Had ChatGPT simply, by default, republish whole works without permission more often then not, the New York Times might have had the case. The simple truth, however, is that this is not how ChatGPT works in the end. You don’t have a scenario where someone would ask something like “who won the NFL game last night?” and ChatGPT would respond by simply copying and pasting an article from CNN Sports. That simply doesn’t happen. Again, I’m not seeing a case here.

What’s more, there are many reasons why society would hope that the New York Times loses this case. Masnick pointed out the most obvious one in that if training AI on material costs a huge amount of money, then only the largest companies would be able to develop such technology. This, by its very nature, would hamstring the technology and all the good that would come from it (and there is a LOT of good that can come from AI).

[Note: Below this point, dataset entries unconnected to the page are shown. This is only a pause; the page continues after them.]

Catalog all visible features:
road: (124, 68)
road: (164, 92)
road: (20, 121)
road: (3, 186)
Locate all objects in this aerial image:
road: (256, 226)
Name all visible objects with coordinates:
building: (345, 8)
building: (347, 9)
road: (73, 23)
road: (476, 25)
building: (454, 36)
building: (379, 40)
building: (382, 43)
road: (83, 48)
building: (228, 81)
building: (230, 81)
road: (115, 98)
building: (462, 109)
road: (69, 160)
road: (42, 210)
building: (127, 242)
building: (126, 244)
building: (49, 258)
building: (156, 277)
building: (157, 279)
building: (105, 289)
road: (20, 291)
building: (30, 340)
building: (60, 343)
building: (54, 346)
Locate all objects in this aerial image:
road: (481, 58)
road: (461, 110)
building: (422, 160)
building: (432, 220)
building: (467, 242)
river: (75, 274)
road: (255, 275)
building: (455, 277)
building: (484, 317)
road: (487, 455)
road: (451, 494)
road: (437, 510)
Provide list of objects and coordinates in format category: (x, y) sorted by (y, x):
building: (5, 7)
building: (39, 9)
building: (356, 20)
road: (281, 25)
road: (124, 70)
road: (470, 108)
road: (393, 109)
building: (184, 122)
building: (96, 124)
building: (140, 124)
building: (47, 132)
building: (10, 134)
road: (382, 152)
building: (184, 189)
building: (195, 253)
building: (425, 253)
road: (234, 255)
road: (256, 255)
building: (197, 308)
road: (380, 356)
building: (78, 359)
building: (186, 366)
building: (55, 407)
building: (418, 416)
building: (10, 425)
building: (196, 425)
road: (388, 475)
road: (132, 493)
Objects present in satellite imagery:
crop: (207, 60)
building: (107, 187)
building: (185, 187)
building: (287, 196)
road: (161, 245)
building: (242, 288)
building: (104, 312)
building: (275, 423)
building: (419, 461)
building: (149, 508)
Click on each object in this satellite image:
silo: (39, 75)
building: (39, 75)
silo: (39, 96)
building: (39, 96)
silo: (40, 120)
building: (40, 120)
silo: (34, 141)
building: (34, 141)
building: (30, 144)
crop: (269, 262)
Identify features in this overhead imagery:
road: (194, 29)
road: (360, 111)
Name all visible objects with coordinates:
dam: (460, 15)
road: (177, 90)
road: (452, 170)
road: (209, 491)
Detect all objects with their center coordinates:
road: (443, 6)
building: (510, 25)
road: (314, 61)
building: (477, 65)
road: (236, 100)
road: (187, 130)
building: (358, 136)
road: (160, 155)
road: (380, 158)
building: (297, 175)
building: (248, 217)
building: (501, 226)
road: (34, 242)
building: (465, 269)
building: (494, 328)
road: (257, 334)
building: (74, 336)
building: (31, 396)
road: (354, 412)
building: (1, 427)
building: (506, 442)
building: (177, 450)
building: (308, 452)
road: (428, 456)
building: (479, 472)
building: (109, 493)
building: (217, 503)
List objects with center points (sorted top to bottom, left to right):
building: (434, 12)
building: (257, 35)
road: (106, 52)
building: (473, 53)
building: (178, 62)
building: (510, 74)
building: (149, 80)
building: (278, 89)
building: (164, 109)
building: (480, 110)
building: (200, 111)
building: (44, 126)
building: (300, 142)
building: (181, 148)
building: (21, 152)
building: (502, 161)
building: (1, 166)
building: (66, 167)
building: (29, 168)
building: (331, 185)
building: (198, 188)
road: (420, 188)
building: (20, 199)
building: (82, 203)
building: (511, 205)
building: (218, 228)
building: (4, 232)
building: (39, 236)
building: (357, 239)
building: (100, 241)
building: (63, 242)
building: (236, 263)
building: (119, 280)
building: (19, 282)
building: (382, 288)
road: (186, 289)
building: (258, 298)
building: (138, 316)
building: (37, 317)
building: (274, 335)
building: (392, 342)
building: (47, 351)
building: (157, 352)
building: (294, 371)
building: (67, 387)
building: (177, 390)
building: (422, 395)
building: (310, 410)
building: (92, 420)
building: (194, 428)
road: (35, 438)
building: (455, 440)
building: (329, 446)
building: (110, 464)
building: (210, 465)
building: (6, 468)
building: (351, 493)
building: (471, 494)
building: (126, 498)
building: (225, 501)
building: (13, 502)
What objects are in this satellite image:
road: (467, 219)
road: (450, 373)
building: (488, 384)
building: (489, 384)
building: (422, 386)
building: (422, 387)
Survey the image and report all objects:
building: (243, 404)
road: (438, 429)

Additionally, if the act of learning from material is suddenly considered an act of copyright infringement, then publishing companies would essentially go out of business overnight because reading might cause someone to be sued for copyright infringement. So, why pay for material if it’s only going to create legal liability? It’s an absurd legal theory that should get laughed out of any court room to say the least.

What’s more, a legal precedent that says that if a tool can be used for copyright infringement would mean the creators of said tool would be liable, innovation would essentially cease and existing companies that create things would suddenly face the risk of bankruptcy.

Further, such a case would imperil Fair Use – especially as it relates to educational purposes. If learning is copyright infringement, then there would be very limited, if any, defences for Fair Use as it relates to educational purposes. An educator could showcase a work, but if anyone learns from that showcase, then that overrides that Fair Use defence in the first place.

In short, if you like innovation, learning, Fair Use, or technology in general, then it would be sensible to be hoping that the New York Time loses this case outright. The case against ChatGPT is absurd on so many grounds. Any win for the New York Times in this case would spell disaster for society as a whole. As a result, we should all hope that ChatGPT comes out on top of such a case.

Drew Wilson on Twitter: @icecube85 and Facebook.

Crowley

March 5, 2024 at 3:35 pm

“Innovation” is often shorthand in the Tech Corporation world for “Do whatever we want without consequences”. Look at how telecoms used the word “innovation” whenever regulations were put forth against them during the Net Neutrality fights in the U.S..

AI companies are doing much the same.